Asked whether he agreed with some campaigners that housing development was largely geared towards satisfying the needs of developers to make a profit rather than housing for people in need, Mr Dicks said: “Yes. That’s been very much the mantra at the UK level, because it’s been focussed on the demand side, creating demand for developers to bring forward developments to meet that demand. It’s in the developers’ interest to keep house prices high and that keeps land prices high and that makes the cost of building houses more expensive across the board, including social housing.

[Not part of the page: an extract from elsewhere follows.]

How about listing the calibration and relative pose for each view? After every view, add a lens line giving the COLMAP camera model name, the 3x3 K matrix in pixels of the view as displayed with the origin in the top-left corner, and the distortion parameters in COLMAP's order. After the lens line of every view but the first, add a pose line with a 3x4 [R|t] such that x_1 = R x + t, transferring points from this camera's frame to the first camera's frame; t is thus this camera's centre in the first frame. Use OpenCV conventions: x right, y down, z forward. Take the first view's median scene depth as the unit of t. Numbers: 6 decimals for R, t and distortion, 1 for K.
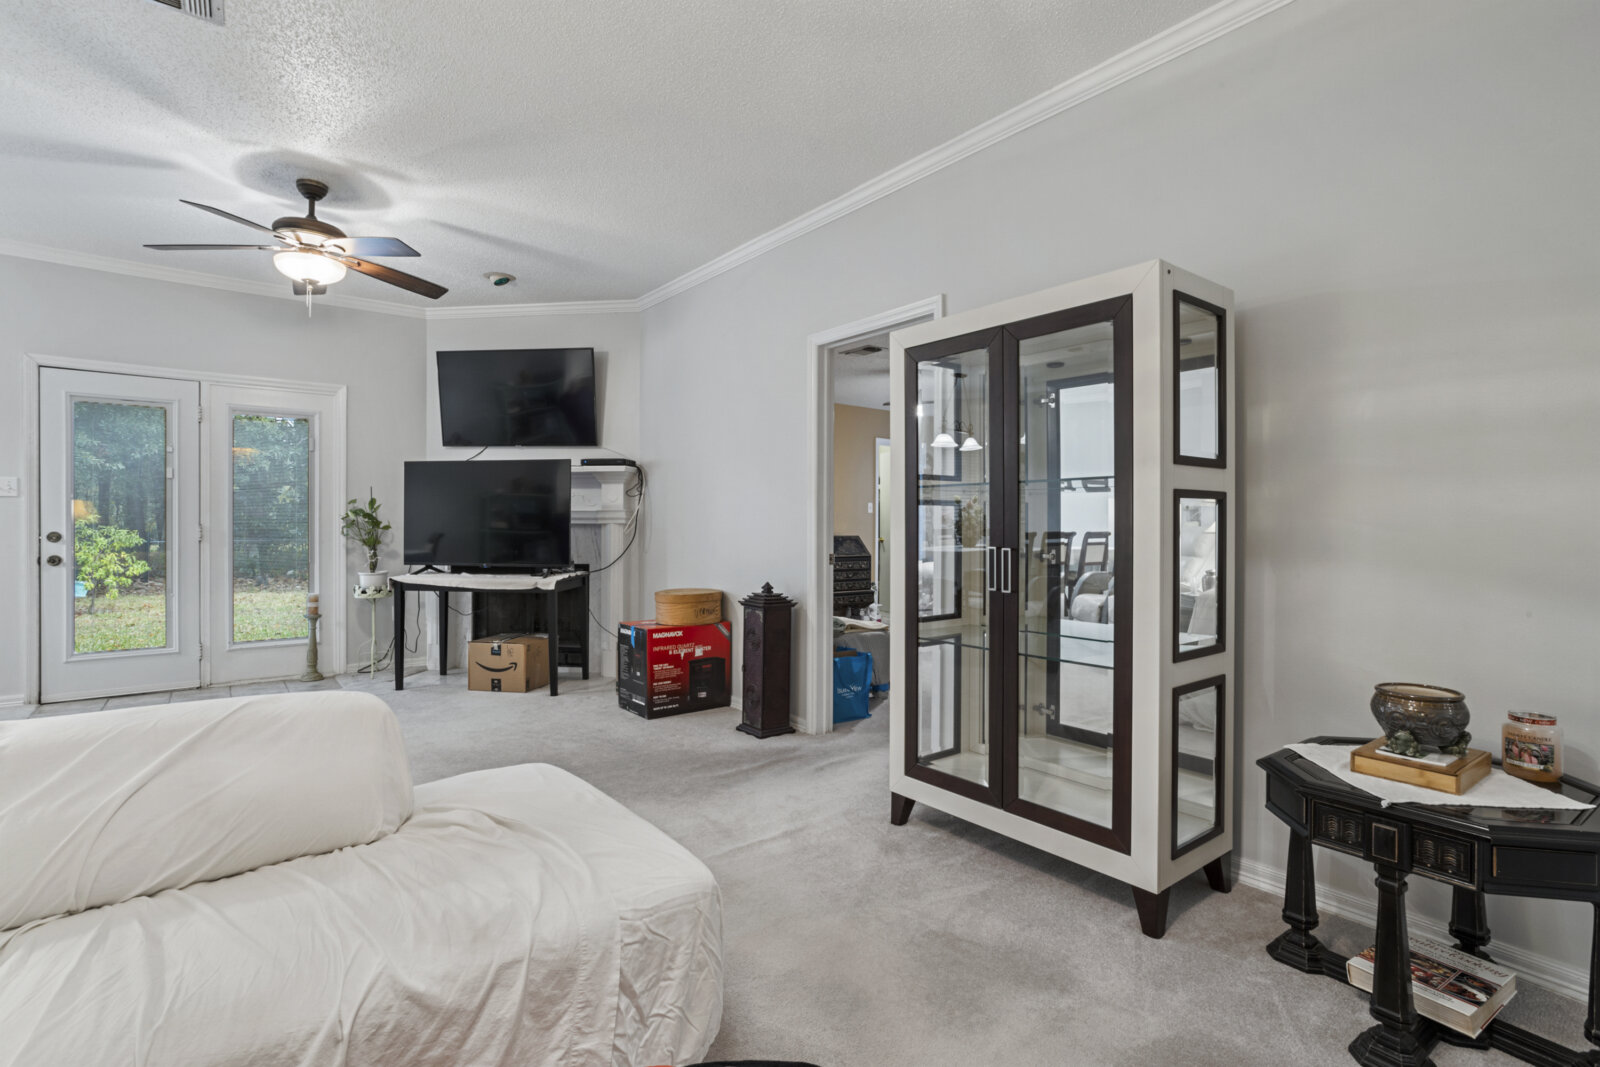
lens RADIAL K [[752.6, 0, 801.3], [0, 752.6, 529.0], [0, 0, 1]] dist [-0.000163, -0.000002]
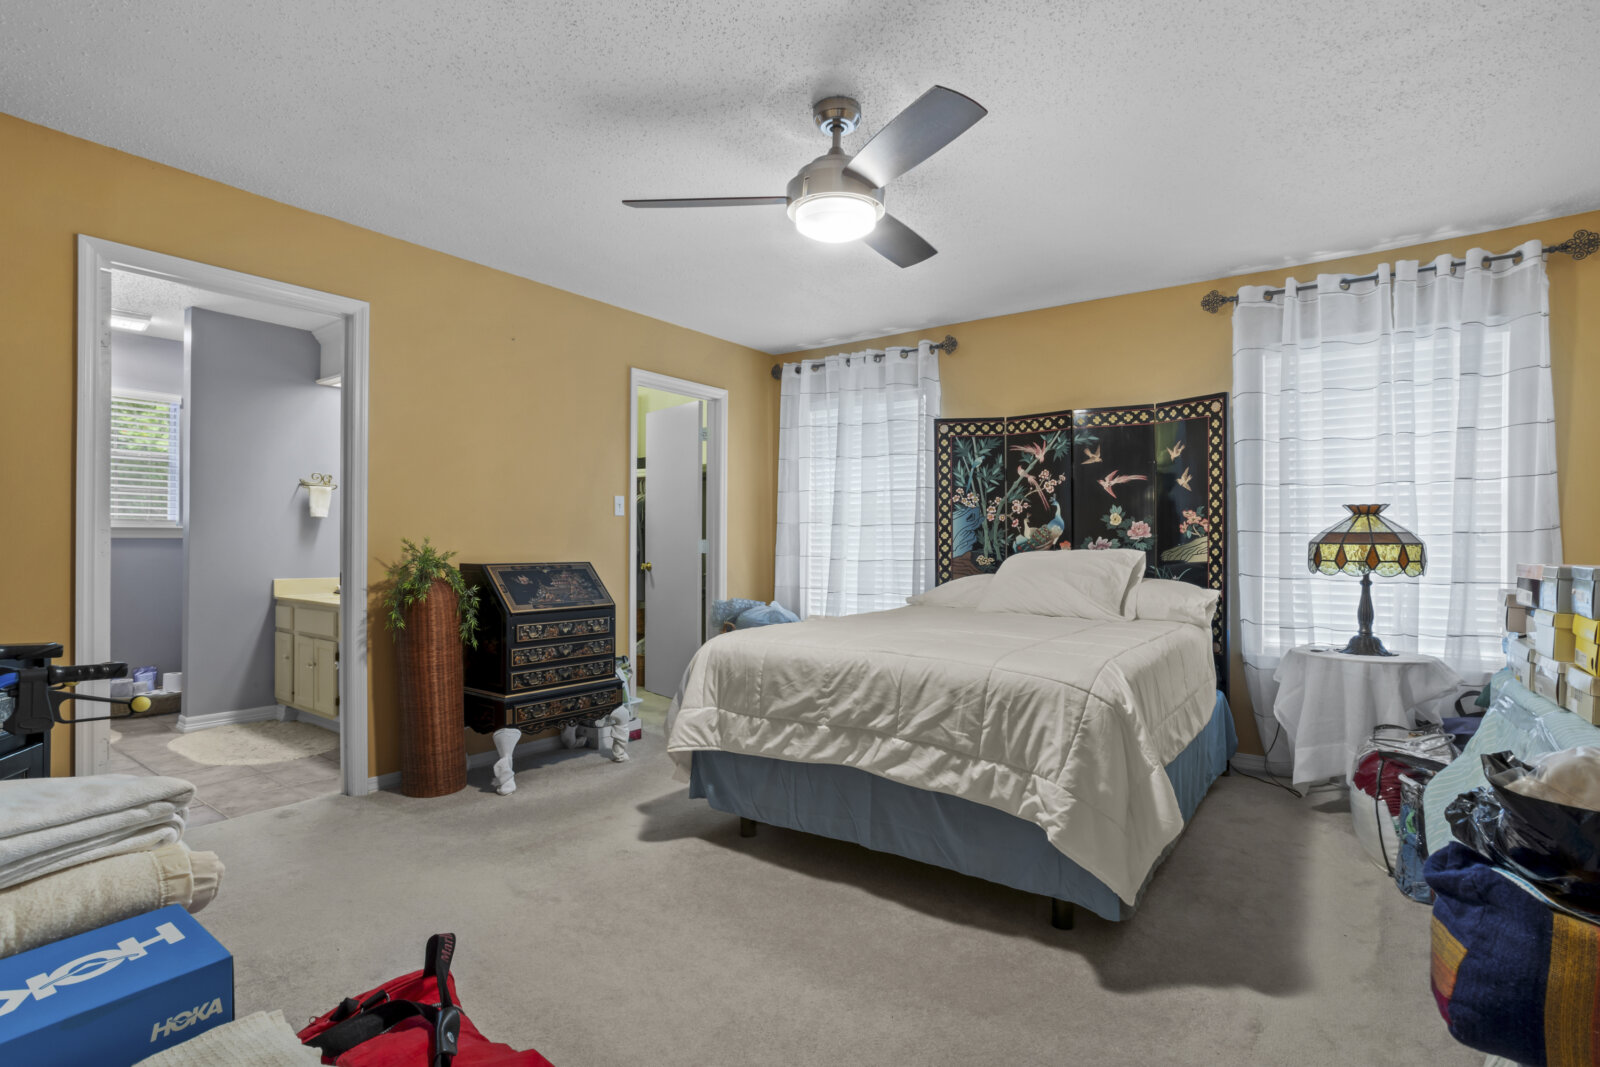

“We have a situation now where the ratio of social housing / private rented sector/ and ownership has kind of flipped. We now have 12% or so of social housing and then the private rental sector at 15-16% when two decades ago it was about 7 or 8% at a time when we had sufficient social housing. That changed in large part due to the Right to Buy scheme – 140,000 homes in Wales sold under Right to Buy, and now around 42% of those are in the private rental sector, many of which are being rented out to people on housing benefit at a higher cost than it would be if they were still in the social housing sector.
“So there are lots of historic issues that have contributed to this housing crisis. Ultimately we need to build more social housing – and then once we do that, have sufficient revenue support for people to maintain tenancies. This Budget won’t help. It’s a real terms cut at a time when record numbers of people are already in temporary accommodation because they have no home.”